Vatan gazetesinde ilgi çekici bir haber var.
"Biz, sadece, şekil şartlarına uyulup uyulmadığını inceleyebiliriz" diyen 2 hâkime, diğer 9 hâkim,
"Ya, Meclis, 'Seçimler 20 yılda bir yapılır'
şeklinde bir anayasa değişikliği gerçekleştirirse, buna seyirci mi kalacağız?" diye sormuş.
Dedim ya, 40 yıldır mantık değişmiyor. Demokrat Parti iktidarı, Yassıada'da, Türk Ceza Kanunu'nun 146. maddesinde düzenlenen
"anayasayı cebren tebdil ve tağyire teşebbüs" fiilinden yargılanırken, fetvacı profesörler benzer bir düşünce tarzı geliştirmişti. Diyorlardı ki:
"Demokrat Parti'
ye göre, 'Milletvekilleri verdikleri oylardan sorumlu tutulamaz.'
Ya, TBMM, boyları 1.70'den uzun olan insanların kafası kesilecek diye bir kanun çıkarırsa, milletvekillerini oylarından ötürü sorumlu tutmayacak mıyız?
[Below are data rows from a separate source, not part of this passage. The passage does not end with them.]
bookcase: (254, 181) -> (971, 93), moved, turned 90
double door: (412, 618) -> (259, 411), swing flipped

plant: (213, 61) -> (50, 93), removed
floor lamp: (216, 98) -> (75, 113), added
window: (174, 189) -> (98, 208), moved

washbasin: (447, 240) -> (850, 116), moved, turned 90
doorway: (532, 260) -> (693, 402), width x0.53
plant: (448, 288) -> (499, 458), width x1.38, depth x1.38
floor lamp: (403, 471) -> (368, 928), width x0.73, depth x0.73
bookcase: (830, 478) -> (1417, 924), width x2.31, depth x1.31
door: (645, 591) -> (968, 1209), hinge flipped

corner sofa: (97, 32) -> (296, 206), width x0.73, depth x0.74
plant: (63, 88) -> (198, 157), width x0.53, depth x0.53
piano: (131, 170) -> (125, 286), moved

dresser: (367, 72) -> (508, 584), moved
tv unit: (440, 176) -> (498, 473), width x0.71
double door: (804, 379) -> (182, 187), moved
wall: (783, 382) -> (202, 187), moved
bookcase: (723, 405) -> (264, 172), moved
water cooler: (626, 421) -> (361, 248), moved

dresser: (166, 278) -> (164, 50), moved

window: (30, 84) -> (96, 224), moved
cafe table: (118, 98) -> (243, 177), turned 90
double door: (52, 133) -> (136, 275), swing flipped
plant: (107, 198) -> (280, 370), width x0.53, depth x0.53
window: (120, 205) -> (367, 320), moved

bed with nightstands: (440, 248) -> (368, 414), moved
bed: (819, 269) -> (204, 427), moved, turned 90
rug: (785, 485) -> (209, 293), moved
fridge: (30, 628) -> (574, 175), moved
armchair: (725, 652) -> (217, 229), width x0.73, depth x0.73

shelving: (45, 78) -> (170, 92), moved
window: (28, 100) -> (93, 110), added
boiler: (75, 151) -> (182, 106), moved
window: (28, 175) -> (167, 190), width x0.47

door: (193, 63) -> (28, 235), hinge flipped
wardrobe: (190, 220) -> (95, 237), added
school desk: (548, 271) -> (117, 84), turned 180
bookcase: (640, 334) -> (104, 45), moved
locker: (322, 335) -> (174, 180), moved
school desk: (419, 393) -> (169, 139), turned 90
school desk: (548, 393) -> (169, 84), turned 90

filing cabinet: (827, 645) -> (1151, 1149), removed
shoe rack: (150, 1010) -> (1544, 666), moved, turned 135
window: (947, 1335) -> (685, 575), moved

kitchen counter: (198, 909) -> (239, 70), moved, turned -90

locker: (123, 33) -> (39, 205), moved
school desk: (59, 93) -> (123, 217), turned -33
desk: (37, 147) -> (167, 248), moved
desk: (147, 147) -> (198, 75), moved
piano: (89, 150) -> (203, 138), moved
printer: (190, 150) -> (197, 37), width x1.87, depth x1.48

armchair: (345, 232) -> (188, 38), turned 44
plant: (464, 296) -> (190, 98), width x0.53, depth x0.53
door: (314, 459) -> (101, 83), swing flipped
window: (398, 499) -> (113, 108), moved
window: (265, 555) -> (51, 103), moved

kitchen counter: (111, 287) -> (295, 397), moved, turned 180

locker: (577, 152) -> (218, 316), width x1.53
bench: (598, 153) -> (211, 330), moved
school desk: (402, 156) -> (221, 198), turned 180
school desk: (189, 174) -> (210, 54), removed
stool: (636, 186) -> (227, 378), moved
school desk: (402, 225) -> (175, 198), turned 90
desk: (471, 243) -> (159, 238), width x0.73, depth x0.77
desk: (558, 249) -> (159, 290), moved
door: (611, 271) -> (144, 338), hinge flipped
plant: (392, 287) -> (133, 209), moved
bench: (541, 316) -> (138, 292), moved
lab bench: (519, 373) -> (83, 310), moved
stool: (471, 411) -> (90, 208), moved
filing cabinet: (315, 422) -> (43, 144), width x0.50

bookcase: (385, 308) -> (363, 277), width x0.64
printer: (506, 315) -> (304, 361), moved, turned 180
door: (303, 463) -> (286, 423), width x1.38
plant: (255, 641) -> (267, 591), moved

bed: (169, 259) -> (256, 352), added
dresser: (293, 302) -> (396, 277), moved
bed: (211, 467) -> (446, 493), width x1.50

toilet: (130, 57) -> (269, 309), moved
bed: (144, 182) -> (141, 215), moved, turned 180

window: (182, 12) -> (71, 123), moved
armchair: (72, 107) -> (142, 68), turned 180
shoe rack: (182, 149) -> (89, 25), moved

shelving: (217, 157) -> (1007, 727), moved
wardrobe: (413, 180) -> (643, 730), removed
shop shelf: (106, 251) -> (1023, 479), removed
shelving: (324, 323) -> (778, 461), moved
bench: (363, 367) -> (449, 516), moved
Ardahan'ın, Kars'ın Ruslara verilmesine, İstanbul'un Amerikalılara kiralanmasına, 30 senede bir seçimlerin yapılmasına karar verirse parlamento, gene mebuslar sorumlu olmayacak mı?" İşte bu mantıktan yola çıkarak, anayasanın açık hükmüne rağmen, milletvekilleri verdikleri oylardan sorumlu tutuldular. Baktım, bu defa da aynı düşünce tarzı önümüze çıkıyor. Önce hayali bir senaryo yazıyorlar, gerçekleşmesi muhtemel olmayan bir gelişmeye dayanarak hüküm veriyorlar.
Doğrusu, 40 yıldır abesle iştigal ediyorlar.
Yayın tarihi: 8 Haziran 2008, Pazar
Web adresi: https://www.sabah.com.tr/2008/06/08//haber,5A54EB85554C4DA3AF52860F89685C78.html
Tüm hakları saklıdır.
Copyright © 2003-2008, TURKUVAZ GAZETE DERGİ BASIM A.Ş.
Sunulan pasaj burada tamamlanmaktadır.